For people with anxiety this situation is frequently a perceived one. But the body doesn’t know this and so still gets ready for fight or flight.
This means the immune system is suppressed because it’s not so vital at the time as such as dealing with an aggressive dog by running away. The body’s nervous system releases stress hormones such as cortisol to boost blood-sugar levels and blood fats.
They are used by the body for fuel to fight or flee. But these are only meant to be for a short burst of activity.
If anxiety persists it can cause damage to tissues and organs that leads to serious health problems.
What can anxiety do to your body?
Someone with anxiety may have:
- Difficulty swallowing.
- Dizziness and/or light-headedness.
- A dry mouth.
- Rapid or irregular heartbeat.
- Muscle tension and aches, including backache.
- Rapid breathing and/or shortness of breath.
- Trembling and/or twitching.
- Digestion problems.
- Artery disease.
- Heart attack.
- Stomach butterflies.
- Pins and needles.
- Sweating and/or hot flushes.
- Problematic teeth grinding, especially at night.
- Missed periods.
- Erectile dysfunction.
- Fertility problems.
- Low sex drive.
- High blood pressure.
- High blood sugar.
- Inflammatory bowel disease (IBD).
- Irritable bowel syndrome (IBS).
- Chest pains.
- Loss of appetite.
How else can anxiety affect someone’s life?
Someone suffering from anxiety may have difficulty with aspects of their life.
This includes such as simply taking good care of themselves or starting and maintaining relationships.
It can negatively impact getting or keeping a job or achieving at college. It may even lead to someone dropping out from their studies.
Anxiety limits or can stop somebody from taking part in hobbies.
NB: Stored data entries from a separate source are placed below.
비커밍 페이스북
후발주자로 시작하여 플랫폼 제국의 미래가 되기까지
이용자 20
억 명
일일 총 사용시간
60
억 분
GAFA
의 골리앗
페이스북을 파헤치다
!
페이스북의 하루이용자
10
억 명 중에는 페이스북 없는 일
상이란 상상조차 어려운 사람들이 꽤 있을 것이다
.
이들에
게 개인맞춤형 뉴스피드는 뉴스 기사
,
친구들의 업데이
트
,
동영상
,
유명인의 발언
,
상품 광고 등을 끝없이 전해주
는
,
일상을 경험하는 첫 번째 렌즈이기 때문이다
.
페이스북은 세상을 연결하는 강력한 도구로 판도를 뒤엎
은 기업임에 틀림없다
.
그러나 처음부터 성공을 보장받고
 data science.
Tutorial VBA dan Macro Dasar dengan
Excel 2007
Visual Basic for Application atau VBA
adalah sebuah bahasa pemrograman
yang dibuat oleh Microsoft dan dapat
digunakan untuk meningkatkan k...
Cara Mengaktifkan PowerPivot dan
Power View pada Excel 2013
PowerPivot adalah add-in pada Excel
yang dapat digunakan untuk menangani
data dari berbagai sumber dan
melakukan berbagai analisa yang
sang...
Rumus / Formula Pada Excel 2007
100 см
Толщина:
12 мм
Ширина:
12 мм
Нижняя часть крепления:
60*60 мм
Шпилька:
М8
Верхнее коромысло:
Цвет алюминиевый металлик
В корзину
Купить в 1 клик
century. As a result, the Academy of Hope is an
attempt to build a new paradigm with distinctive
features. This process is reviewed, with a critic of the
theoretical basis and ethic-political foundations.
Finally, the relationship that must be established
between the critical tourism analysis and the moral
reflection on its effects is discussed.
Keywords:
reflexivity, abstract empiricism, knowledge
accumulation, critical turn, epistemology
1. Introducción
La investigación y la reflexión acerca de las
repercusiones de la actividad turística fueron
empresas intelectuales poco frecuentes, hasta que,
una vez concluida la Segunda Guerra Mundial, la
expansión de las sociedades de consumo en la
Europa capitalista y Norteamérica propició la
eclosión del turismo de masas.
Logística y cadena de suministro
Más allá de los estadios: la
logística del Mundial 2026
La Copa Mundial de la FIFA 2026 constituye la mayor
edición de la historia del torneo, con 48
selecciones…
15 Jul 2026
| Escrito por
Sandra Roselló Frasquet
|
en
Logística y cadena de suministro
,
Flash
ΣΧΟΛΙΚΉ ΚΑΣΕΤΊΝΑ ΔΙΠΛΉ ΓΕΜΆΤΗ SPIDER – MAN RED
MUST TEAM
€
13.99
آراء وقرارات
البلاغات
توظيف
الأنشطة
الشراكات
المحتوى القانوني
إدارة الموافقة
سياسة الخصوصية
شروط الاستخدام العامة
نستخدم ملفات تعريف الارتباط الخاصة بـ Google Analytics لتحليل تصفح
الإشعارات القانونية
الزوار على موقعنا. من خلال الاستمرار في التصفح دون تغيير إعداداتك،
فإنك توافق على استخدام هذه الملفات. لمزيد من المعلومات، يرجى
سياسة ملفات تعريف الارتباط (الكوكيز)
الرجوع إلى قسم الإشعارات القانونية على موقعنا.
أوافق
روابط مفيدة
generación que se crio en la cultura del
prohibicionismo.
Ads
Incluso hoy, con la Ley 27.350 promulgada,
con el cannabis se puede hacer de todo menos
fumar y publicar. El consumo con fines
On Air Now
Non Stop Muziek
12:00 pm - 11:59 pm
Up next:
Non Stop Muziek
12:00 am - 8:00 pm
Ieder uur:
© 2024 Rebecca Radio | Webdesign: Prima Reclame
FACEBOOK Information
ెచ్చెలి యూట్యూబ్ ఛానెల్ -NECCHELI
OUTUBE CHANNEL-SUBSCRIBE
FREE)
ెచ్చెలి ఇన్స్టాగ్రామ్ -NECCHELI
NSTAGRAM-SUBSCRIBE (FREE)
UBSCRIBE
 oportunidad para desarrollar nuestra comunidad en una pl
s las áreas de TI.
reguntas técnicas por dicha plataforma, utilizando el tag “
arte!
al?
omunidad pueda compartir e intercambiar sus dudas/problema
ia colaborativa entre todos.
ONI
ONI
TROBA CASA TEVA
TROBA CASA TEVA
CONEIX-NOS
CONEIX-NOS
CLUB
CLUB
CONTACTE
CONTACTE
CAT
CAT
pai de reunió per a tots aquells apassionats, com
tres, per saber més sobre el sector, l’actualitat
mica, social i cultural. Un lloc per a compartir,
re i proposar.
Many people with anxiety withdraw from their friends and families.
Sometimes anxiety sufferers attempt to mask it by such as trying to over-achieve, perfectionism or controlling behavior. These are unsustainable though. That sets up the person for increased anxiety.
It can prevent someone from trying new things or visiting new places. At its extreme a person might be too anxious about even leaving their house.
Many people try to seek relief through alcohol, illegal or prescription drugs, cigarette smoking or overeating. If someone who’s very anxious does not seek help, it can lead to depression and suicidal thoughts.
What relieves anxiety?
There are many things anyone can do to relieve anxiety. One of the first things is to look at the way they think.
Being too anxious is usually caused by the response to a situation rather than the actual situation.
It is always advantageous to learn how to focus on positive things – and not to focus on what seems to be lacking. As well to know that most things we are anxious about never even happen.
Also to relax with a book or some comedy, cut down or quit alcohol and drinks containing caffeine, and stop smoking.
Other anxiety-busters include getting to know the triggers and avoiding them, getting into an attitude of gratitude, keeping everything in the day, staying connected to loved ones (yet avoid too much social media and news), and yoga.
Some people find certain medication helps while for others learning to stick to a routine, not taking on too much, practising calm breathing techniques and ensuring a decent sleep works.
A couple of other not so obvious beneficial things to do are to make sure to be kind and of service to other people. Then spend time with animals, such as stroking a pet cat (or dog) as clinical psychologist Jordan Peterson suggests for Rule 12 in his bestseller 12 Rules for Life: An Antidote to Chaos.
It’s highly likely that taking time out will be of immense benefit too.
Combine this with talking to a therapist who can help someone suffering to realize what thoughts and beliefs cause their anxiety. Then they can work with the person to lessen these.